---------- Excerpted data ----------

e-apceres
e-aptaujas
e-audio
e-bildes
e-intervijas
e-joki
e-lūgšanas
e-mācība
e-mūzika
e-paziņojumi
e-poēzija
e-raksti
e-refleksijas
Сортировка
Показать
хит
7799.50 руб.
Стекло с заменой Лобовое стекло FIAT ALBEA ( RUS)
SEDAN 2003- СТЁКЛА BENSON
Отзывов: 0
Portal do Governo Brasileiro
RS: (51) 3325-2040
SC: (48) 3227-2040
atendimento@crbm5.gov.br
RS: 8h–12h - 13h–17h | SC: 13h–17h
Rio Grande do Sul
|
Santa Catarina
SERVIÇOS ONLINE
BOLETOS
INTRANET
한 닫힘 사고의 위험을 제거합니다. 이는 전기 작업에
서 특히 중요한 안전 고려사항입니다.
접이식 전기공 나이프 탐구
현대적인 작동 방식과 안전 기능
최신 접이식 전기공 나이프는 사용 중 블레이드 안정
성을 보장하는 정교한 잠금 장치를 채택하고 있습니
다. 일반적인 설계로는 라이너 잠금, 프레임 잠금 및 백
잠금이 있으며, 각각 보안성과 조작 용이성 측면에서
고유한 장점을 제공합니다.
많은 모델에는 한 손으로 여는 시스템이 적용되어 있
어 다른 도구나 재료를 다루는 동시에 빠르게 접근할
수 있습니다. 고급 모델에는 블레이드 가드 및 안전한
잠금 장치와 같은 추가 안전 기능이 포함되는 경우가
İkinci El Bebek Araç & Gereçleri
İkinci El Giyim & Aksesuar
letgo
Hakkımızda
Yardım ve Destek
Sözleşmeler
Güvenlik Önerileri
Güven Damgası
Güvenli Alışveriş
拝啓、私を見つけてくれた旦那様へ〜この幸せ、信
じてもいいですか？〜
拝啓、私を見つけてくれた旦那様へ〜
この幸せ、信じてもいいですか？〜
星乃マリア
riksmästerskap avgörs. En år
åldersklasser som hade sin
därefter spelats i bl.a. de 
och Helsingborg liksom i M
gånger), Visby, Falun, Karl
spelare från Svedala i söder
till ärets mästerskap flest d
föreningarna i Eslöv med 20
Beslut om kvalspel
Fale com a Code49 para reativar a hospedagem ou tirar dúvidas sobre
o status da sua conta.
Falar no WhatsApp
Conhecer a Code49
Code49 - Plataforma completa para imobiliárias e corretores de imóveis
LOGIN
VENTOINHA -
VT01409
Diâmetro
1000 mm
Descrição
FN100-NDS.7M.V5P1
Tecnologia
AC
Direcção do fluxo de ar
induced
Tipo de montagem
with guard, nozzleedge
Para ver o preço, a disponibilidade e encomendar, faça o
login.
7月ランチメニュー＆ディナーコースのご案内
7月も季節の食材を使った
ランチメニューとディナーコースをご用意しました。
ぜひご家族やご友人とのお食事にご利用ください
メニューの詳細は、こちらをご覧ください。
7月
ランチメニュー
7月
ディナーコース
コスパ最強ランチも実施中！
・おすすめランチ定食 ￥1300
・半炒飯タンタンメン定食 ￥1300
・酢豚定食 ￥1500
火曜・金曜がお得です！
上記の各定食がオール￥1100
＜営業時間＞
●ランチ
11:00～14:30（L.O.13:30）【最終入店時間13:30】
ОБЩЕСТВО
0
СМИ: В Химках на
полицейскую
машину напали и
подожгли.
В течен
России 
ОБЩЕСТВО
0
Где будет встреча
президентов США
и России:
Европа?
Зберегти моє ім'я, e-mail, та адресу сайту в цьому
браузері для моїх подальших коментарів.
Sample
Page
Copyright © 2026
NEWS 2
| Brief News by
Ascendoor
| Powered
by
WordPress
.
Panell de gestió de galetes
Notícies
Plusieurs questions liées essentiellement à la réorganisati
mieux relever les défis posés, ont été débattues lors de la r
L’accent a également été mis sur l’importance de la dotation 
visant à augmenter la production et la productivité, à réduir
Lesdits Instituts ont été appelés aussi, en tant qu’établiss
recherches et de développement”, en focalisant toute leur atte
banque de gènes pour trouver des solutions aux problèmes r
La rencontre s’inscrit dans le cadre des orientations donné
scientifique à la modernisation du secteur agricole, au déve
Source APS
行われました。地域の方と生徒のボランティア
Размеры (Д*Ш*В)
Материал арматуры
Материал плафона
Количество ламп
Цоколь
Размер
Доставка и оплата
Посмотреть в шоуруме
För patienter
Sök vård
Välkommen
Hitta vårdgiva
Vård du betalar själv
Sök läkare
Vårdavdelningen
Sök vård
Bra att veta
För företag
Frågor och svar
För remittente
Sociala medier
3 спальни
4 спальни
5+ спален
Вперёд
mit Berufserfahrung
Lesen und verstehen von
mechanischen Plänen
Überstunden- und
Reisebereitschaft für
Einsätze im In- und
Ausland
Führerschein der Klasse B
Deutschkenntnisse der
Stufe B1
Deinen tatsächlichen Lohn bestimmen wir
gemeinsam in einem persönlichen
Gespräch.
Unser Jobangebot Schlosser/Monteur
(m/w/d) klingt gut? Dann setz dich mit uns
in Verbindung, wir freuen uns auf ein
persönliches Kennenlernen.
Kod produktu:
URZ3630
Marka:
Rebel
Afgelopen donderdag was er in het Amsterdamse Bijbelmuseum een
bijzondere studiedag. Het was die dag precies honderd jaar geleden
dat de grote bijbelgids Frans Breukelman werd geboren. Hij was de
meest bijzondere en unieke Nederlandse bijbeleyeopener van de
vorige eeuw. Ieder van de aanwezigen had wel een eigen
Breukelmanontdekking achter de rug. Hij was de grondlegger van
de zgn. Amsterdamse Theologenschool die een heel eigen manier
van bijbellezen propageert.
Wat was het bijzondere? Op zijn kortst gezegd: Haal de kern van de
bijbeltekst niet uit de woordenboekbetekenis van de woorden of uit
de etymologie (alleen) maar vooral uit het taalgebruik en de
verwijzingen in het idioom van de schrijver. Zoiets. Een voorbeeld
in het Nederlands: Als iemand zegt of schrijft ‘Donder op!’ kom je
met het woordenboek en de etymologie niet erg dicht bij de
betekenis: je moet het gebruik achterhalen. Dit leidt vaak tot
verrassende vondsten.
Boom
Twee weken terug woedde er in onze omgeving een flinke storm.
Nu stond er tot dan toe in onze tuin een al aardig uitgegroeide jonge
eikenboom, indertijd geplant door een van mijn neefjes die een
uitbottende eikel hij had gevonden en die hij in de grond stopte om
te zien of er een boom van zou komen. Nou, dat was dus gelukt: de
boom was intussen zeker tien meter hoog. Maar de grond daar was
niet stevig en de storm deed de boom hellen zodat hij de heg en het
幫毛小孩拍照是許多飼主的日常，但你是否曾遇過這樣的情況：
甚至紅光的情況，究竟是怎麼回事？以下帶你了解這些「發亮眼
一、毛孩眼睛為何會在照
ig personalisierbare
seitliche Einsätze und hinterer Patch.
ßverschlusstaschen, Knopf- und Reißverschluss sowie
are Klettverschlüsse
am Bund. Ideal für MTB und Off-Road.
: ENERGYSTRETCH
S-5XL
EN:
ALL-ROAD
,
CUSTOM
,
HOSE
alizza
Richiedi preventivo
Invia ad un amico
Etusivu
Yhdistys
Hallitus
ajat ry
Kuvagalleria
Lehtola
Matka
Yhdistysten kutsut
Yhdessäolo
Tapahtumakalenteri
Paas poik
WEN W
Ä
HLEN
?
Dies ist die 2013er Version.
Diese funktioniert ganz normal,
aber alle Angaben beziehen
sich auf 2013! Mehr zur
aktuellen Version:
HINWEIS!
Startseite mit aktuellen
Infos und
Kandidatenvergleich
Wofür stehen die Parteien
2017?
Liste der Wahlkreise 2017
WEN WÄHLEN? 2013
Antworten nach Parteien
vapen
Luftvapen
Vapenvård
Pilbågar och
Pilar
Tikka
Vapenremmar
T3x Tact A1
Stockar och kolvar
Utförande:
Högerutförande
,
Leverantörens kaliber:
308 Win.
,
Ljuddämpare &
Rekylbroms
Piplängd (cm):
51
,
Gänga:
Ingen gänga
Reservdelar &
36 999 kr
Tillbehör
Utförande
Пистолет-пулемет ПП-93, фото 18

----------

## Exercise objective
Please report every line of the records above that contains the word "bijzondere".

## Answer box
bijzondere studiedag. Het was die dag precies honderd jaar geleden
meest bijzondere en unieke Nederlandse bijbeleyeopener van de
Wat was het bijzondere? Op zijn kortst gezegd: Haal de kern van de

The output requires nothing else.